I move toward Eugene. “ I will have something, ” I roar.
“Stand back,” he shrieks, “I’ll spit in your eye.”
“ I will have something . I will have terror. I will have drought. I bring the dearth. Famine’s contagious. Also is thirst. Privation, privation, barrenness, void. I dry up your glands, I poison your well.”
He is choking, gasping, chewing furiously. He opens his mouth. It is dry. His throat is parched. There is sand on his tongue.
They moan. They are terrified, but they move up to see. We are thrown together. Slud, Frank, Clob, Mimmer, the others, John Williams, myself. I will not be reconciled, or halve my hate. It’s what I have, all I can keep. My bully’s sour solace. It’s enough, I’ll make do.
I can’t stand them near me. I move against them. I shove them away. I force them off. I press them, thrust them aside. I push through .
COUSIN POOR LESLEY AND THE LOUSY PEOPLE
I went home to see my mother and to visit with the lousy people.
My mother showed me a photograph. It was of myself, my cousin Lesley and Lesley’s sister, taken when we were kids. I hadn’t seen Lesley for years but I had no trouble recognizing him. There he was, in the picture, inevitably its center, looking directly into the camera, staring at it — as he stared at everything — as though perhaps he did not understand what he was looking at, as though the camera were some strange object which could be stared into comprehension. His eyes wide, the expression vaguely blank, troubled, the thick dry lips of the mouth breather slightly parted, his face suggested that there was danger an unspecified number of feet in front of it. The big body, not heavy but giving the impression of bloat, was at an awkward, stiff attention, and his arm, partially extended like a patrol boy’s at an intersection, shielded his huge-breasted sister — perhaps from the forgotten photographer. He looked like someone standing at the edge of a jungle clearing staring into brush which had suddenly moved. The picture had been taken years before when we had visited Lesley’s family in Chicago.
“Poor Lesley,” I said.
“A good boy,” my mother said.
“I heard his sister is engaged.”
“Maybe engaged. Maybe not engaged,” my mother said.

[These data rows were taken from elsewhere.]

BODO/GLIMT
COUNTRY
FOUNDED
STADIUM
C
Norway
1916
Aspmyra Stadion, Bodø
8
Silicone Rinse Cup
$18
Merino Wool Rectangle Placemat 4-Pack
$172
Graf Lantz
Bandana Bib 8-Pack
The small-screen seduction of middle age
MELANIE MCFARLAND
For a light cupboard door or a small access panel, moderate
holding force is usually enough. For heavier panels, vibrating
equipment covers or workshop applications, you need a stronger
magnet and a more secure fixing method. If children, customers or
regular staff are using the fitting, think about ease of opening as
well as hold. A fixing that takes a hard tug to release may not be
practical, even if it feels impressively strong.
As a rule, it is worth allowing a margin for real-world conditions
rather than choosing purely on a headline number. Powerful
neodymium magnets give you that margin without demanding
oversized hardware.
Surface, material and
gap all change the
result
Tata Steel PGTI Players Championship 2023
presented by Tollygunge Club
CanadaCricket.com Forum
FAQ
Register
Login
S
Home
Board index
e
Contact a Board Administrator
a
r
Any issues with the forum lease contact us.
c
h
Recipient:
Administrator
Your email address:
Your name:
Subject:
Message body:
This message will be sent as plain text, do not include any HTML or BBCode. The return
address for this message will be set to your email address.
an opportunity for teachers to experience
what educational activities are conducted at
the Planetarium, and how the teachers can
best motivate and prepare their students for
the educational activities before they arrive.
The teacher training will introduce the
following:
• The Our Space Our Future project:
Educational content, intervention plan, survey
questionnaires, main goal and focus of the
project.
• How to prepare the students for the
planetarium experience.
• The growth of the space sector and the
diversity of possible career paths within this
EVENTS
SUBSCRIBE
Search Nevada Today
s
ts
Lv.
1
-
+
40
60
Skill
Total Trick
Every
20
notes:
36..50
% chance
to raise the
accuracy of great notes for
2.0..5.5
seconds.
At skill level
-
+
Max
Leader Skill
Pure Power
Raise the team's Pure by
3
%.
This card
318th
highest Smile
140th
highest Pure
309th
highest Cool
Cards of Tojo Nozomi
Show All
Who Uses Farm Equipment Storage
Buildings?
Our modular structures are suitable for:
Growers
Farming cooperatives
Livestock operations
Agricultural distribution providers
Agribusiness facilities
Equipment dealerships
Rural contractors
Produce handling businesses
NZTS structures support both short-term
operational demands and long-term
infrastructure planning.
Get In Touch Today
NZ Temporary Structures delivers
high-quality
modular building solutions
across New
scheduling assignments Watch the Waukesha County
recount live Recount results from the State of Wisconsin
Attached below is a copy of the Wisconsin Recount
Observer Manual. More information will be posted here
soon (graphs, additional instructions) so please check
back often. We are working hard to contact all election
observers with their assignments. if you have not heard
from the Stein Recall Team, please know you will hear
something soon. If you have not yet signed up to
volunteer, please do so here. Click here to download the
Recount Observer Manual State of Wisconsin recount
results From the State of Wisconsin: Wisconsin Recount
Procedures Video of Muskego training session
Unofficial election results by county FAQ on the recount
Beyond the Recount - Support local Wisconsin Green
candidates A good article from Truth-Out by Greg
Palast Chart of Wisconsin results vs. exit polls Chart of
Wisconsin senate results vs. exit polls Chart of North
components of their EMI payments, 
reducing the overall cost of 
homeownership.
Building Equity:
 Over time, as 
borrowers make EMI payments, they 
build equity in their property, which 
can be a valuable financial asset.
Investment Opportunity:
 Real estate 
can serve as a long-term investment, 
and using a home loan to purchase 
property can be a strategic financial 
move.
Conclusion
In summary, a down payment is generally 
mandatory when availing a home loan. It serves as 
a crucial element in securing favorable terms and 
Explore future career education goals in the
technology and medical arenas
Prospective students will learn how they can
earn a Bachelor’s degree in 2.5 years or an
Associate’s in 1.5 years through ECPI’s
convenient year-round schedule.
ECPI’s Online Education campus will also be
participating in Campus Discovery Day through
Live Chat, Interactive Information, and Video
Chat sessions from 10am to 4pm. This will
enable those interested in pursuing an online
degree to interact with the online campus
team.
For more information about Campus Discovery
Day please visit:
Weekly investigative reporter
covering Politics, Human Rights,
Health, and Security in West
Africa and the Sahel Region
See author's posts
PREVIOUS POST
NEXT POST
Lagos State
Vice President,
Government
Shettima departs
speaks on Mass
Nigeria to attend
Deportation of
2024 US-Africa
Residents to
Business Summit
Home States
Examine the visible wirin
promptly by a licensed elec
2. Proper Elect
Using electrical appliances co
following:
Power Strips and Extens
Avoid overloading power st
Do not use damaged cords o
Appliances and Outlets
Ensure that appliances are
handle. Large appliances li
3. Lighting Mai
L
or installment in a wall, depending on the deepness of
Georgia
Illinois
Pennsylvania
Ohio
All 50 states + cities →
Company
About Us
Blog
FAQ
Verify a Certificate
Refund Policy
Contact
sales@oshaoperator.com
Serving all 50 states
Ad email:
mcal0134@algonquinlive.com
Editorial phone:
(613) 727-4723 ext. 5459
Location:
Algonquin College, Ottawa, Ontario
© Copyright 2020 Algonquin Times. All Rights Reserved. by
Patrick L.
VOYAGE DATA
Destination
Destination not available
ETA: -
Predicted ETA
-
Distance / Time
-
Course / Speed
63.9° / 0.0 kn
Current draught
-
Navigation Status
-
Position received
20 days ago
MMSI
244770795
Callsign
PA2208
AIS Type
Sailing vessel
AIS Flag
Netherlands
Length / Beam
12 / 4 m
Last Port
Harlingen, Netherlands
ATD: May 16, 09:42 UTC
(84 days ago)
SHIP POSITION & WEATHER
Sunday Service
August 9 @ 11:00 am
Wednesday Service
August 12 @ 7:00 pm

Of course I did not see them often — they lived in Chicago, too far from The Bronx — but there had been a time when I saw Lesley’s sister a lot. We went to the same Midwestern university. Her brother had been at the university before her and she was there, I think, because he had been there. She took a room in a place next to Lesley’s old boarding house, and this proximity, and the knowledge that there were still people at the school who had known Lesley, must have been a comfort to her, like the arm in the photograph.
She used to come over to talk about her brother. She would sit on the couch across the room from me, her posture stiff, uncompromising, and tell me, trusting mistakenly in my interest, of Lesley’s life. Always in the purse which she held primly in her lap was some long letter of Lesley’s from which she could quote endless passages of brotherly sententiae. He called her Sister and advised her in clinically sensuous terms of the baseness in men’s hearts. The letters were absolutely pornographic.